(EXERCISE OBJECTIVE):
If a line of the material contains "species", copy it.
START EXTRACTED RECORDS
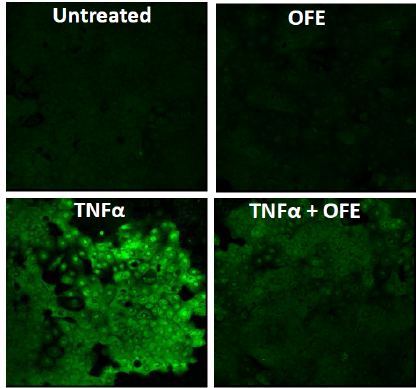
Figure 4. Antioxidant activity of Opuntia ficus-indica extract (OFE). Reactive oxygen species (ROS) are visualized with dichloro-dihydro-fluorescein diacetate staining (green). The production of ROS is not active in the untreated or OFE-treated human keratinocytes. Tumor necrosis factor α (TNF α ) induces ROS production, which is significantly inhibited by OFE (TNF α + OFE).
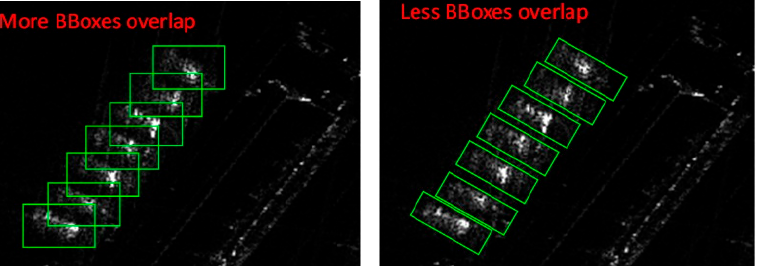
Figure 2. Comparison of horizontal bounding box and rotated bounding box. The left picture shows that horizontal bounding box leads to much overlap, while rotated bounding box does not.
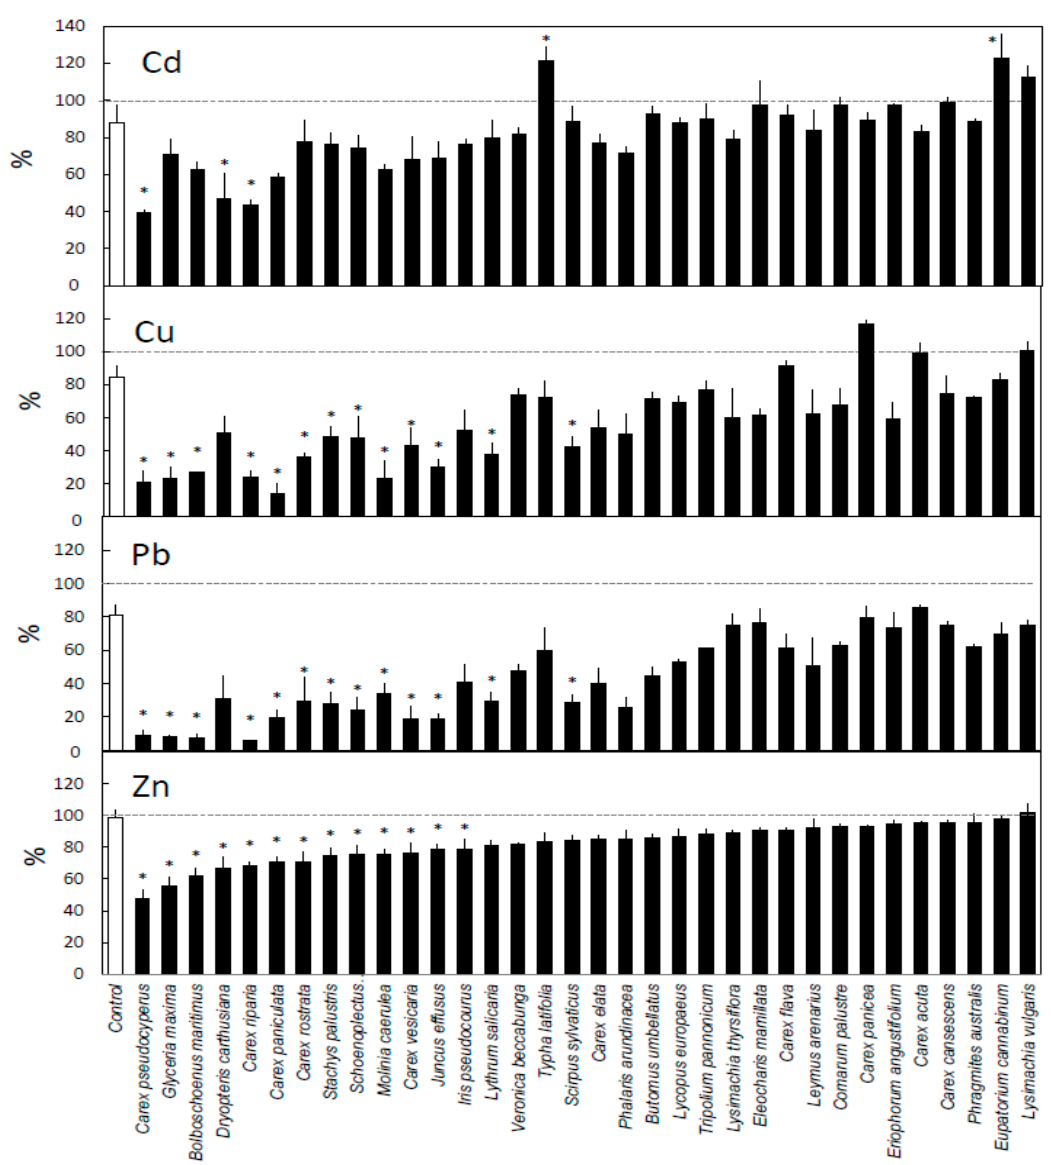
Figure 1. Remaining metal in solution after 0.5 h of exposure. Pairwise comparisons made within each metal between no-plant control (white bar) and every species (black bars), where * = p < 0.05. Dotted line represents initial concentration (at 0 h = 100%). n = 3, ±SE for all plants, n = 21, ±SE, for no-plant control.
END EXTRACTED RECORDS
START EXTRACTED RECORDS
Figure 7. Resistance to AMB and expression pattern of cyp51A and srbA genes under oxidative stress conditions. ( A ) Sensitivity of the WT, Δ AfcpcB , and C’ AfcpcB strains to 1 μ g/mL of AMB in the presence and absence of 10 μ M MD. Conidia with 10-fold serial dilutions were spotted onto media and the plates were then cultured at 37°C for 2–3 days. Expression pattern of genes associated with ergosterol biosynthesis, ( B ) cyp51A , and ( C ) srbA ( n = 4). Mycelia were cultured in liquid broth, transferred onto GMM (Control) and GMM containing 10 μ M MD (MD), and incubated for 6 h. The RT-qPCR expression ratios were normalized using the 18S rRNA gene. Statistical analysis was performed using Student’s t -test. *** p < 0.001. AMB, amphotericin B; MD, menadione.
END EXTRACTED RECORDS
(REPLY):
Figure 4. Antioxidant activity of Opuntia ficus-indica extract (OFE). Reactive oxygen species (ROS) are visualized with dichloro-dihydro-fluorescein diacetate staining (green). The production of ROS is not active in the untreated or OFE-treated human keratinocytes. Tumor necrosis factor α (TNF α ) induces ROS production, which is significantly inhibited by OFE (TNF α + OFE).
Figure 1. Remaining metal in solution after 0.5 h of exposure. Pairwise comparisons made within each metal between no-plant control (white bar) and every species (black bars), where * = p < 0.05. Dotted line represents initial concentration (at 0 h = 100%). n = 3, ±SE for all plants, n = 21, ±SE, for no-plant control.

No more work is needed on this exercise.